### Study material
※
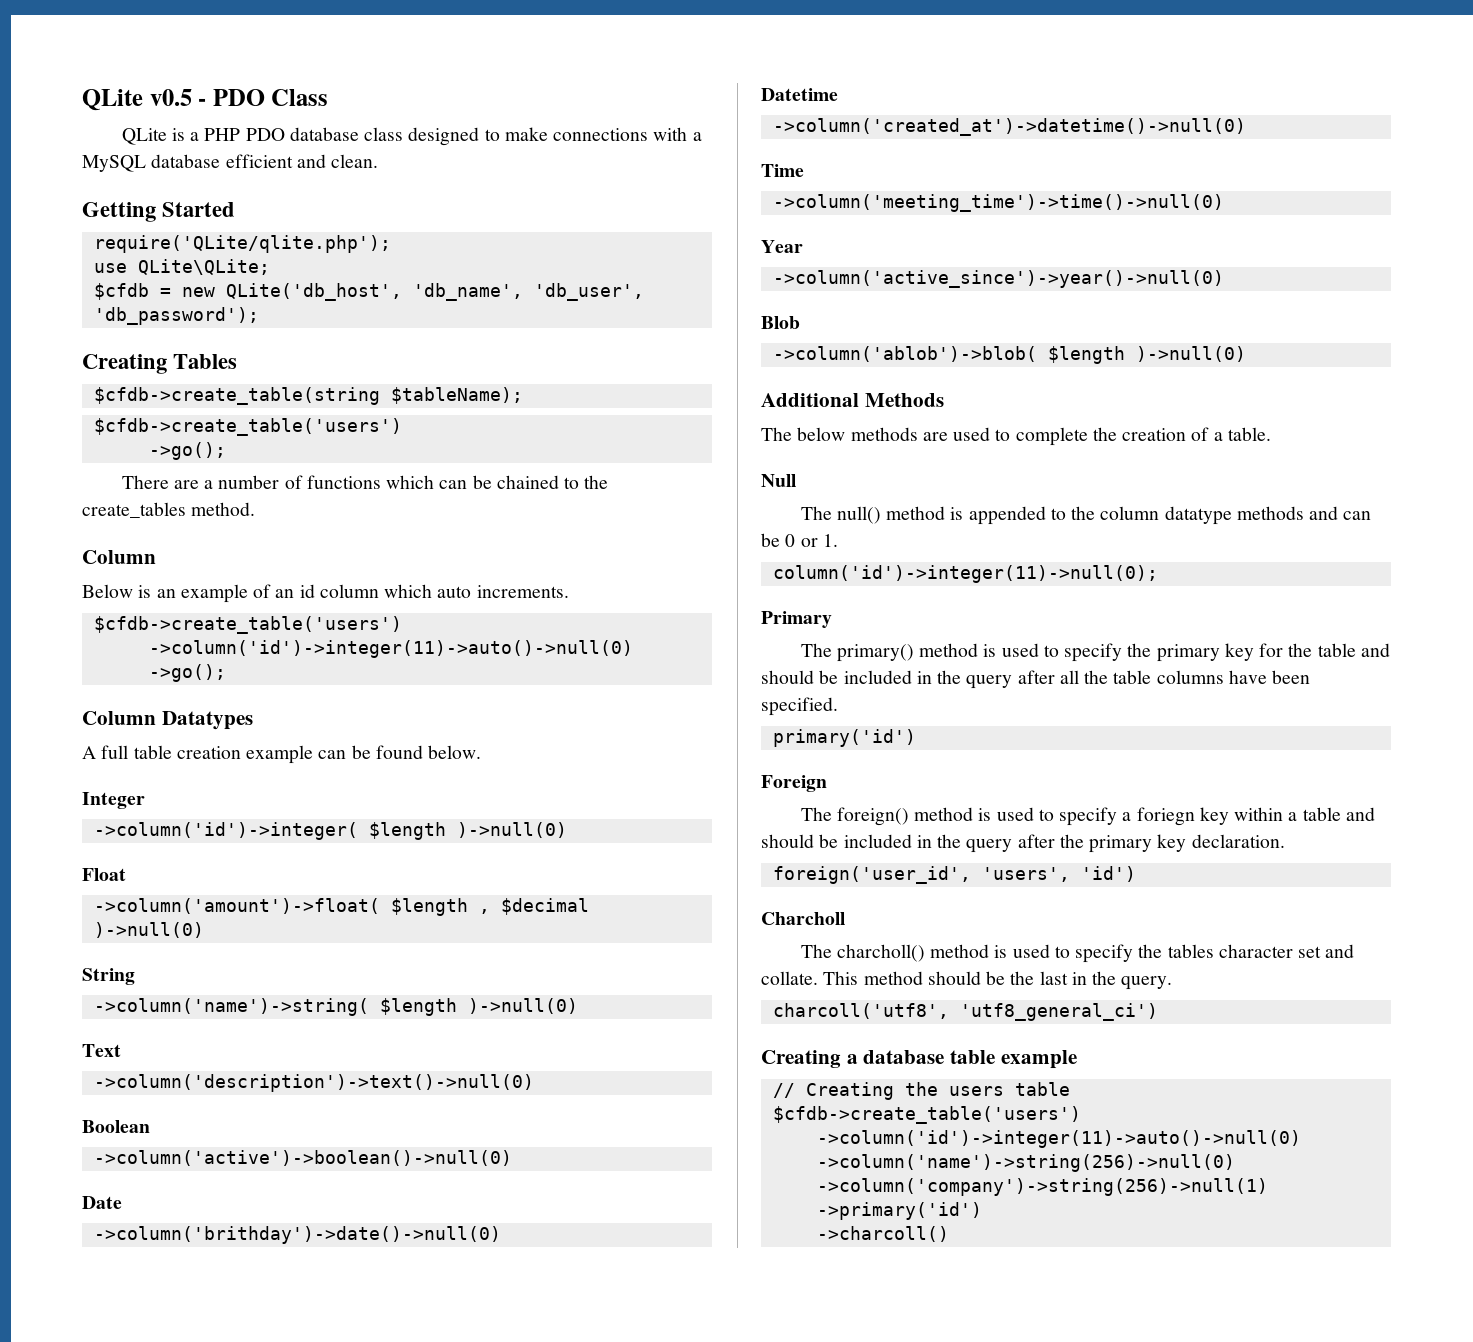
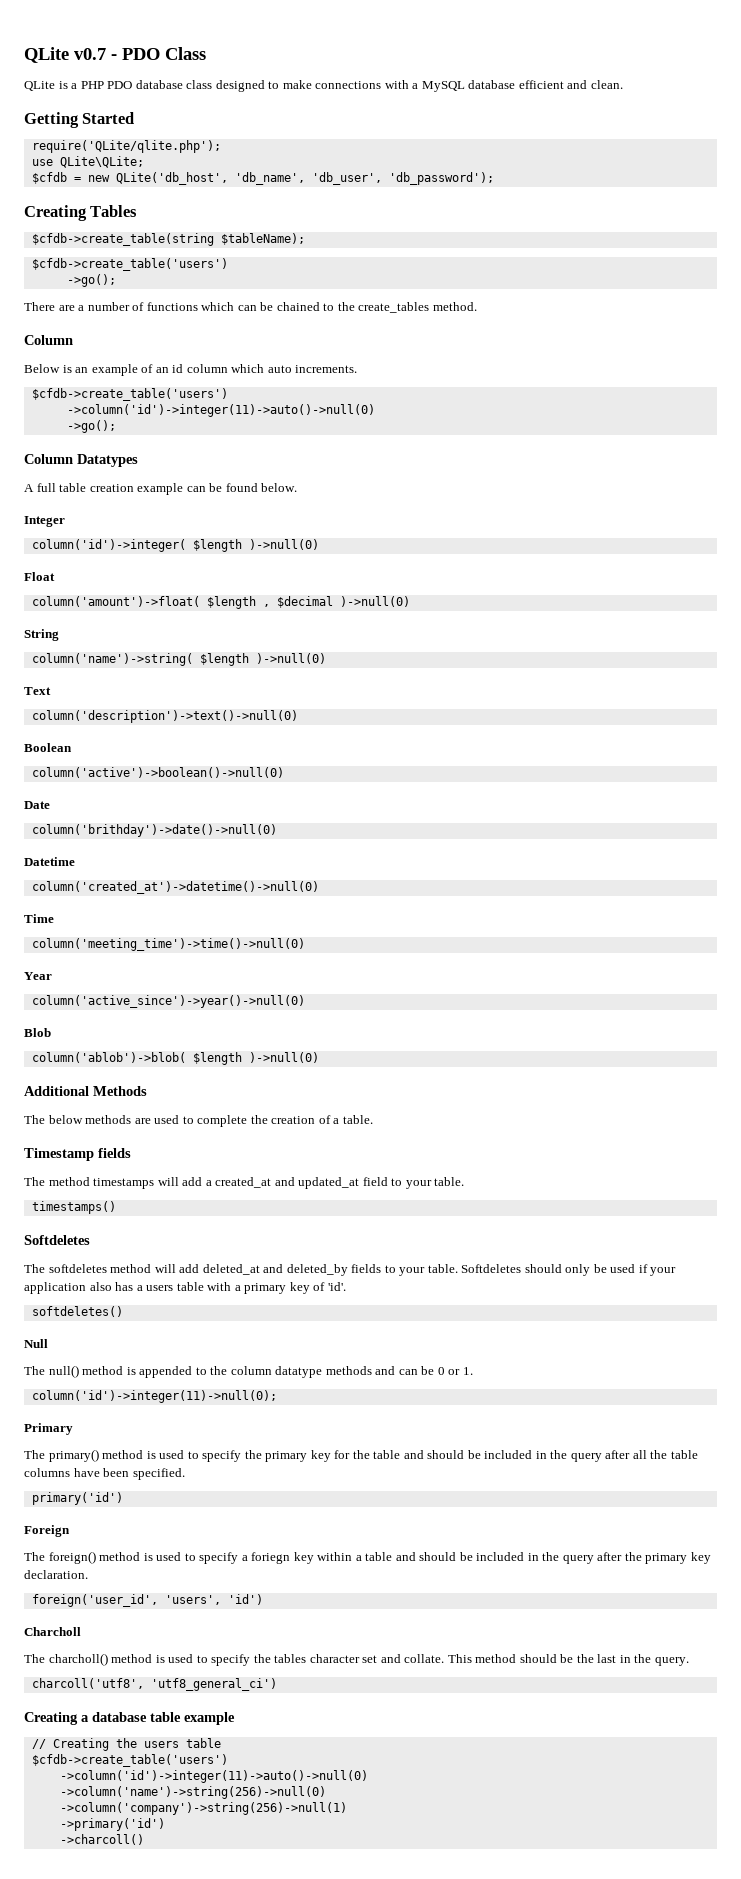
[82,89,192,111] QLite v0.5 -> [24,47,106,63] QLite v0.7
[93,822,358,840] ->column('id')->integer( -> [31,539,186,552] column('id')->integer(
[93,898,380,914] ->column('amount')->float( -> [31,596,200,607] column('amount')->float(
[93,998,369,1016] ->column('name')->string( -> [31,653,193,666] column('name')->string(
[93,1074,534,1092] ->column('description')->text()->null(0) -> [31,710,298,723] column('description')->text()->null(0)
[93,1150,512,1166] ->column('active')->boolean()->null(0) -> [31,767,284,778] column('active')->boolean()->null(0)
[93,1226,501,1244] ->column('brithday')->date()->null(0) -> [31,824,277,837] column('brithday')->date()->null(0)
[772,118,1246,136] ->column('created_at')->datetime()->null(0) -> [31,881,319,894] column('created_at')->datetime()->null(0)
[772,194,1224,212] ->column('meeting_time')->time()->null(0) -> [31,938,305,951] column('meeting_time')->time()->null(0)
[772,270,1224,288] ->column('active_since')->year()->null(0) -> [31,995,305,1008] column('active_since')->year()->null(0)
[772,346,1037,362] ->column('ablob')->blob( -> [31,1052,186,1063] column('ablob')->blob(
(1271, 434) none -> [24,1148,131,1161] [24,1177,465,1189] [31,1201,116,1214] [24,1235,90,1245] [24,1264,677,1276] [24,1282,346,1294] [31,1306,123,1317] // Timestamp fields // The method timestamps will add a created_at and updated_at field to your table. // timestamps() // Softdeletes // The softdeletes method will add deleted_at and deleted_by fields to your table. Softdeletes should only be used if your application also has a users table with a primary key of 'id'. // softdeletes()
※
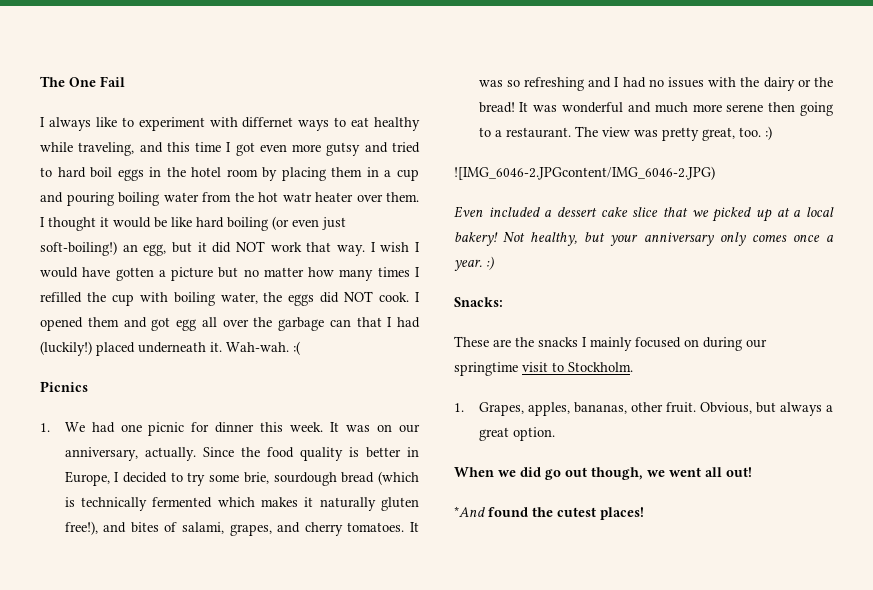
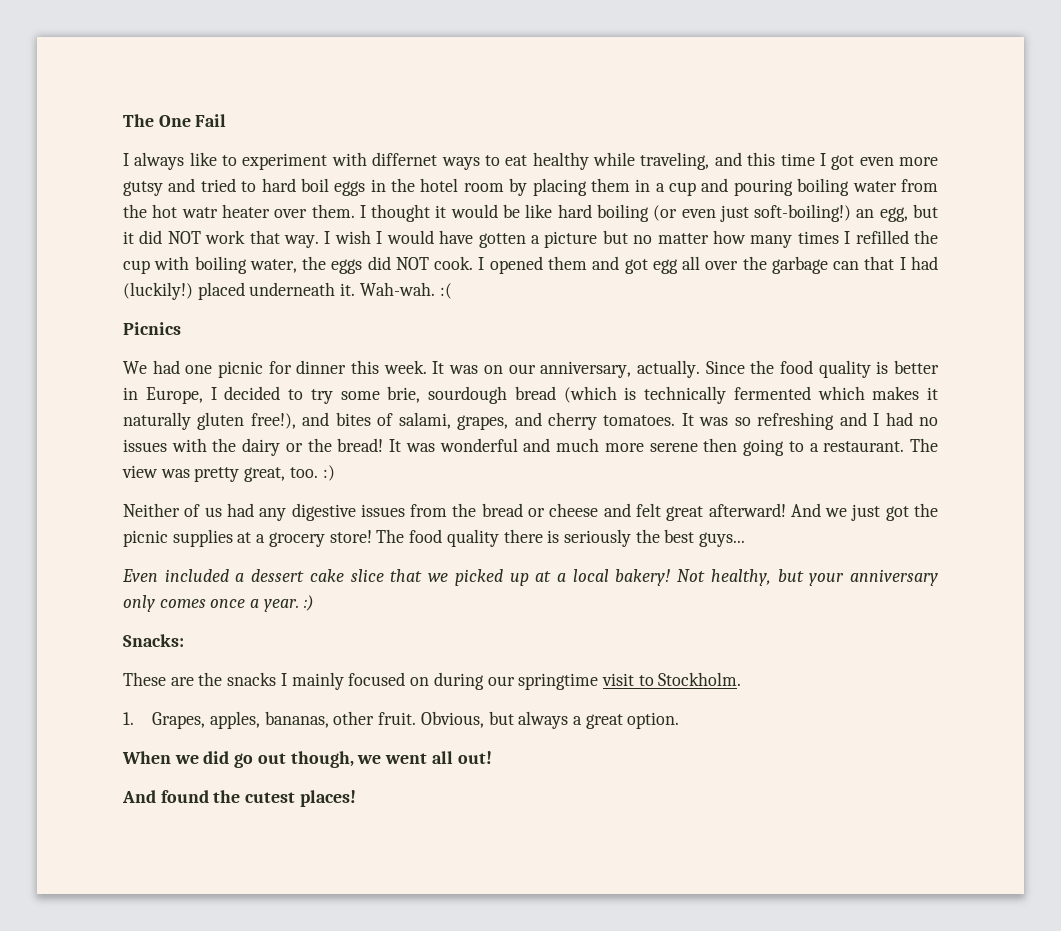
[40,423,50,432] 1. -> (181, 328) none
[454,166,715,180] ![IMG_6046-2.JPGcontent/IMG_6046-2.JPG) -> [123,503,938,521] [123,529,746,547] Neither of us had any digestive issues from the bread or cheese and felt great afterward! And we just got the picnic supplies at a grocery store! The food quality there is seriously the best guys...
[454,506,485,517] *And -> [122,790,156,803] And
※
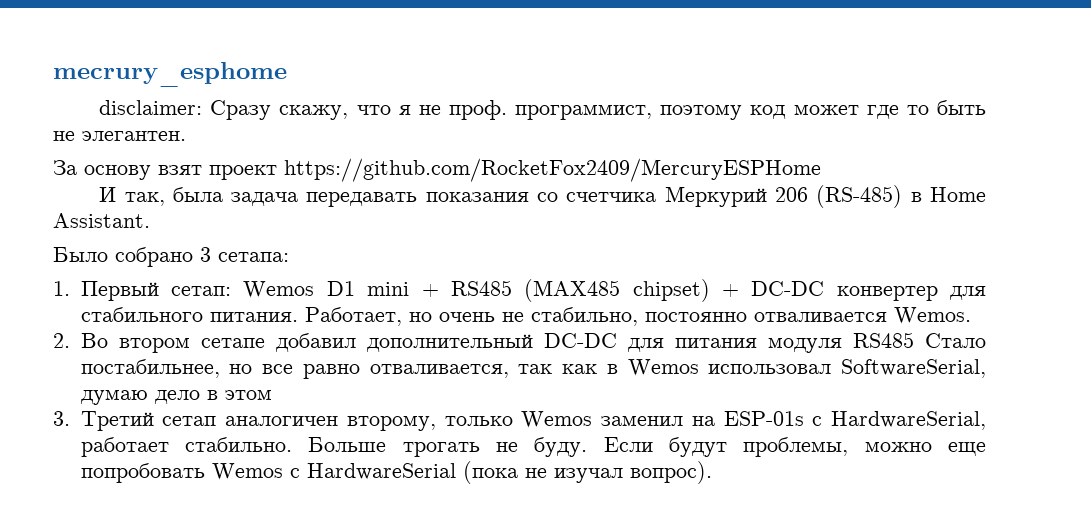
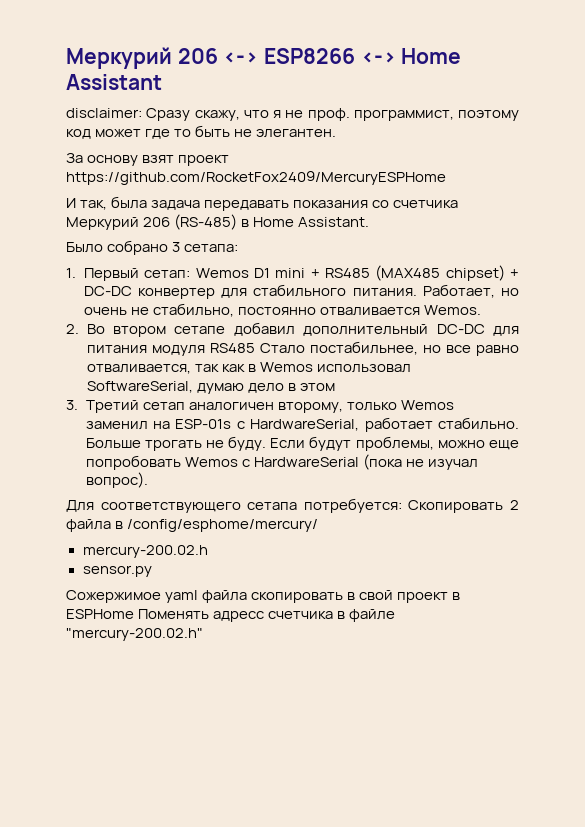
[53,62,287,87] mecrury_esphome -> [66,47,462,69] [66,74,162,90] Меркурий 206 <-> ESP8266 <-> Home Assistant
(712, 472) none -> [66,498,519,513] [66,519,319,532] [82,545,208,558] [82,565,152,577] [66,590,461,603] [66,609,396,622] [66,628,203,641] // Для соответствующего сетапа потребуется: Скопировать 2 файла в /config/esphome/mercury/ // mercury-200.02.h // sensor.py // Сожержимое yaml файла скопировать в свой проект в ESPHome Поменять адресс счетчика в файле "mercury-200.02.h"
※
### Work to be completed
All that is needed is how many lines of the listing hold the word "null", stated as one number.

### Response to this task
6